__Tasks to perform__:
1. In the journal entries, at what time did the protesters gather outside the courthouse?
2. Please edit the journal entries: give the part between "In these times" and "now (this instance).", inclusive, with "gratitude" changed to "thankfulness".

__Text section__:
In these times of uncertainty I urge others to make the best of their own circumstance and allow gratitude to fill their spirit with the joy of being present. We all have the tendency to think of the past and how things were better or wish of a hopeful future. Nothing wrong with acknowledgement of both yet opportunities for blessings are of the now (this instance).
Making a connection is difficult for me these days.. I don’t know if I’m numb to the process all together as a result of how I’ve handled relations since heartbreak. It maybe also how I prioritize. I tend to disregard my own emotions, and put my all in establishing myself but I struggle with that as well. Often feeling as though I don’t have the patience to deal with others feelings. If circumstances were different I might be more receptive and possibly that will change with time. I can be pretty intense and I don’t always think like how I feel is warranted but how can anyone value my feelings if I don’t consider them valid either?
I had the pleasure of participating in a peaceful protest in Anne Arundel county outside their circuit courthouse. Alongside myself we’re all walks of life. Judges, business professionals and rightful citizens. We had gathered at 8 am for the cause of equality in the industry of cannabis, specifically growing licensing which has been denied to minorities. Less than 30% are awarded these privileges awhile the system continues to profit from the incarceration of these same individuals. It was mentioned that the courthouse after 366 years had its first African American female judge, whom lead the rally into the courthouse after hours of chanting and dance for said cause. The blistering cold and windchill didn’t prevent us from voicing our rights and facts to the community. This is only the beginning of change. Special thanks to Remileaf for the invitation to be apart of rewriting history.
I’ve been stuck trying to write a memoir and honestly just wasn’t sure how I’d go about completing it. I started years ago and I’ve made little progress. I’ve been very critical of myself and in retrospect I wasn’t in the right head space. I had forgotten when I began, I was sober. Since relapsing it’s been difficult to articulate emotions I was actively trying to suppress with drugging and drinking. Today was an emotional one. I’ve been attending AA meeting to help with my sobriety. I’ve heard on several occasions there how it’s important to feel your emotions and I can attest to how difficult it is to have all these bottled emotions surface at once. I was hysterical and felt helpless. I had been triggered by a conversation with my father and due to circumstances I felt the flood gates open. I was drowning and wanted freedom from how I felt. I spoke with my counsel as instructed to prevent a repeat of past behavior. I shared how I felt and was assured it was okay to be in that state and it’s better to feel this way than nothing at all. I’m struggling with my conscious to remain on this path, questioning just about everything as my mind races.

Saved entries
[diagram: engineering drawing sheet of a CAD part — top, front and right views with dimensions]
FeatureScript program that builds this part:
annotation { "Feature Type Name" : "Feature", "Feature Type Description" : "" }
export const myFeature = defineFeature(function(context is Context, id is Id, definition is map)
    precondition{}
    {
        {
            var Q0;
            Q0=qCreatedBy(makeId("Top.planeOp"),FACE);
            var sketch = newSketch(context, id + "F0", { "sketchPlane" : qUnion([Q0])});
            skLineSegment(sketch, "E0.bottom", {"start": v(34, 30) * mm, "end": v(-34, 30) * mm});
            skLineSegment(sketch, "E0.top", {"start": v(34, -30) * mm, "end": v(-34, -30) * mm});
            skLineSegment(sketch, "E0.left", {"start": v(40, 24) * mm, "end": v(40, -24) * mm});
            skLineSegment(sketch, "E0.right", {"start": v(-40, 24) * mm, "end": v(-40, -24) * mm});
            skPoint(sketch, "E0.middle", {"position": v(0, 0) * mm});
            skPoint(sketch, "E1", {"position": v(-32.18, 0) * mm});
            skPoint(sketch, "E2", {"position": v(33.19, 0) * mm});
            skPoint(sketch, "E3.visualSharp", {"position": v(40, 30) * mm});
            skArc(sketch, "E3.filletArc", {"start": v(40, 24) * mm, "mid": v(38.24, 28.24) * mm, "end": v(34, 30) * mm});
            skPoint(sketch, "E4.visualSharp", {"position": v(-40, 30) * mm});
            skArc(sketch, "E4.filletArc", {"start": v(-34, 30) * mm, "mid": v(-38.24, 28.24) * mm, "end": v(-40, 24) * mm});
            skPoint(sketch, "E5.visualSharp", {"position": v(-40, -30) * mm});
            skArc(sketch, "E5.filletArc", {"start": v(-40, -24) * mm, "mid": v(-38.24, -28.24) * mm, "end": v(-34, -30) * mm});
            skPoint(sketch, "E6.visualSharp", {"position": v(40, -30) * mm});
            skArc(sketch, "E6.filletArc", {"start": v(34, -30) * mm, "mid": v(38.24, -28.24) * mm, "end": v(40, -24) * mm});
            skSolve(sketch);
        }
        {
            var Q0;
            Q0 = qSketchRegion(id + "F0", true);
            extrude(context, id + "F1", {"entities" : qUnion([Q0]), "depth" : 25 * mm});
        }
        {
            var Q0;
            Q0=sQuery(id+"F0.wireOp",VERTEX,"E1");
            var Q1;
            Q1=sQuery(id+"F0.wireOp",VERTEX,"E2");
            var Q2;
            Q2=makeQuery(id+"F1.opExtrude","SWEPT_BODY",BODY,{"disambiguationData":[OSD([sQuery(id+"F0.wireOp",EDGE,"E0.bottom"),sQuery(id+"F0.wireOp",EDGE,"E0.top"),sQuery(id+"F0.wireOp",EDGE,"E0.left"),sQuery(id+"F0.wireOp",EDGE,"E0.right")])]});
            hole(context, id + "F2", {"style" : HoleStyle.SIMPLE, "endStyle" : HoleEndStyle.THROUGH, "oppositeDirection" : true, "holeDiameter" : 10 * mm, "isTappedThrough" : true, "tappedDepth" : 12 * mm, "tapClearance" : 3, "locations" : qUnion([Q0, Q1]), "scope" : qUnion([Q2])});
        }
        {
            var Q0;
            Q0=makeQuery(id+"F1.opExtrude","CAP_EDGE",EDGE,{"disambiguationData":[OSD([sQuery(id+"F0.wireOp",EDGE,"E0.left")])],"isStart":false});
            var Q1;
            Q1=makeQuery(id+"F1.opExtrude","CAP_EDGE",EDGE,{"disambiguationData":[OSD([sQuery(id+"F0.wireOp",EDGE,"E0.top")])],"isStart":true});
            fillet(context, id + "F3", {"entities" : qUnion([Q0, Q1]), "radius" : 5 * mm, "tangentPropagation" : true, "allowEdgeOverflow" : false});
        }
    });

__Results of the tasks__:
1. At 8 am.

2.
In these times of uncertainty I urge others to make the best of their own circumstance and allow thankfulness to fill their spirit with the joy of being present. We all have the tendency to think of the past and how things were better or wish of a hopeful future. Nothing wrong with acknowledgement of both yet opportunities for blessings are of the now (this instance).